JawaPos.com–Fokus penekanan angka stunting di tiap wilayah menjadi hal penting yang menjadi arahan Presiden Joko Widodo. Meski terhitung prevalensi stunting menurun dari 2021, penekanan di beberapa wilayah seperti di Jatim masih diperlukan secara masif.
Menurut Gubernur Jawa Timur Khofifah Indar Parawansa, hasil survei status gizi Indonesia (SSGI) Kementerian Kesehatan menunjukkan, prevalensi balita stunting di Jatim mencapai 19,2 persen pada 2022. Provinsi Jatim berhasil memangkas angka balita stunting sebesar 4,3 poin pada 2021 sebesar 23,5 persen.
”Saat ini tercatat 14 kabupaten/kota di Jawa Timur dengan prevalensi balita stunting di atas angka provinsi. Sedangkan 24 kabupaten/kota memiliki prevalensi stunting di bawah angka provinsi. Ini yang terus menerus kami gaungkan tanpa henti. Karena masih banyak masyarakat pesisir yang belum aware pada kebutuhan gizi bayi,” papar Khofifah.

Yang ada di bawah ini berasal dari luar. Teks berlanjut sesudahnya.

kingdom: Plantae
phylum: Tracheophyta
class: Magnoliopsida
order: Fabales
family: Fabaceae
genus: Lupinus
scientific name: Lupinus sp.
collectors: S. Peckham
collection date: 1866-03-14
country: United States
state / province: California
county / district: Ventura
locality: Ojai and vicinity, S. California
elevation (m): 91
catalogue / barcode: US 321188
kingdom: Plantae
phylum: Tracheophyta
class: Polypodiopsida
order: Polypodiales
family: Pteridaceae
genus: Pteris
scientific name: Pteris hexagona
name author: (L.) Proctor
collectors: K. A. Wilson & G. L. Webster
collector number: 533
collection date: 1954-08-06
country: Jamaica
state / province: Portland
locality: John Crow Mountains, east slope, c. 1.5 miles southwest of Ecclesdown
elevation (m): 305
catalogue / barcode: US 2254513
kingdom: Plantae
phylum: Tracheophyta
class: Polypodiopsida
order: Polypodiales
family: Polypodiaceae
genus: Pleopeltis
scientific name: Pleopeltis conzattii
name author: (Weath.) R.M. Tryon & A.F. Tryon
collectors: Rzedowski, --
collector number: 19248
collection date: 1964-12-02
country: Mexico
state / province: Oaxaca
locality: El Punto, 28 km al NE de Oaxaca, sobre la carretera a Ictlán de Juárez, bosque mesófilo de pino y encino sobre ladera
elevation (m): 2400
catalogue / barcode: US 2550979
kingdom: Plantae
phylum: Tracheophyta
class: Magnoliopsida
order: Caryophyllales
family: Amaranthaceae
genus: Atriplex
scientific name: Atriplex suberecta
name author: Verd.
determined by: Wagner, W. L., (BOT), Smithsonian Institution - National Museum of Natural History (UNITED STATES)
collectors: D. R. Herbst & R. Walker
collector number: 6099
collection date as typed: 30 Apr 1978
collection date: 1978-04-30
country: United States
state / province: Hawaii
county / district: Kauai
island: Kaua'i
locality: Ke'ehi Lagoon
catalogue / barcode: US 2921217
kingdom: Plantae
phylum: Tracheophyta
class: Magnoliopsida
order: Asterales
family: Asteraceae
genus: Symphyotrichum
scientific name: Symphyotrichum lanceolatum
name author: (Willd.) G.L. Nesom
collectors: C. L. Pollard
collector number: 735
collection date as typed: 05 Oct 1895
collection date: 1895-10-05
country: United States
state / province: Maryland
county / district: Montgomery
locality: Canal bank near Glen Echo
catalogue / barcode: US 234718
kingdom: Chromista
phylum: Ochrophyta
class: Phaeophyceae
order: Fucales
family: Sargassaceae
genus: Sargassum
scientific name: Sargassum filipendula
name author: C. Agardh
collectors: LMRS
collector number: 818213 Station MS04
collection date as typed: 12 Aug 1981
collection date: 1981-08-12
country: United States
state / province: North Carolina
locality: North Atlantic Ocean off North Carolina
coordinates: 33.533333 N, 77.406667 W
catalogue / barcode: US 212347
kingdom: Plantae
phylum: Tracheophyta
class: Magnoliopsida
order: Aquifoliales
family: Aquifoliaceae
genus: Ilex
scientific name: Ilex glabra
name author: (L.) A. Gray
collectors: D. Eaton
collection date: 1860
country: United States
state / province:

Dia menjelaskan, para ibu dan calon ibu harus paham bahwa pencegahan stunting tidak hanya dilakukan saat anak telah lahir, tapi harus dimulai sejak ibu hamil atau janin masih dalam kandungan. Saat ibu menyusui, konsumsi protein hewani juga dibutuhkan agar kualitas ASI tetap terjaga.
Untuk itu, Khofifah terus berkomitmen dalam upaya pencegahan stunting di Jatim. Apalagi stunting erat kaitannya dengan peningkatan kualitas SDM. Sehingga dalam upaya penanggulangan stunting dibutuhkan kepedulian dan komitmen dari berbagai pihak untuk bersama-sama melakukan perbaikan gizi masyarakat terutama ibu hamil, ibu menyusui, dan balita.
Dia menambahkan, kemitraan dan koordinasi terus dilakukan baik lintas program dan lintas sektor terkait Tim Percepatan Penurunan Stunting secara rutin. Termasuk melakukan koordinasi kegiatan aksi konvergensi serta edukasi penurunan stunting dari tingkat desa/kelurahan, kecamatan, kabupaten/kota dan provinsi.
”Ini melibatkan peran serta organisasi kemasyarakatan, perguruan tinggi, dan organisasi profesi dalam penanganan stunting,” terang Khofifah.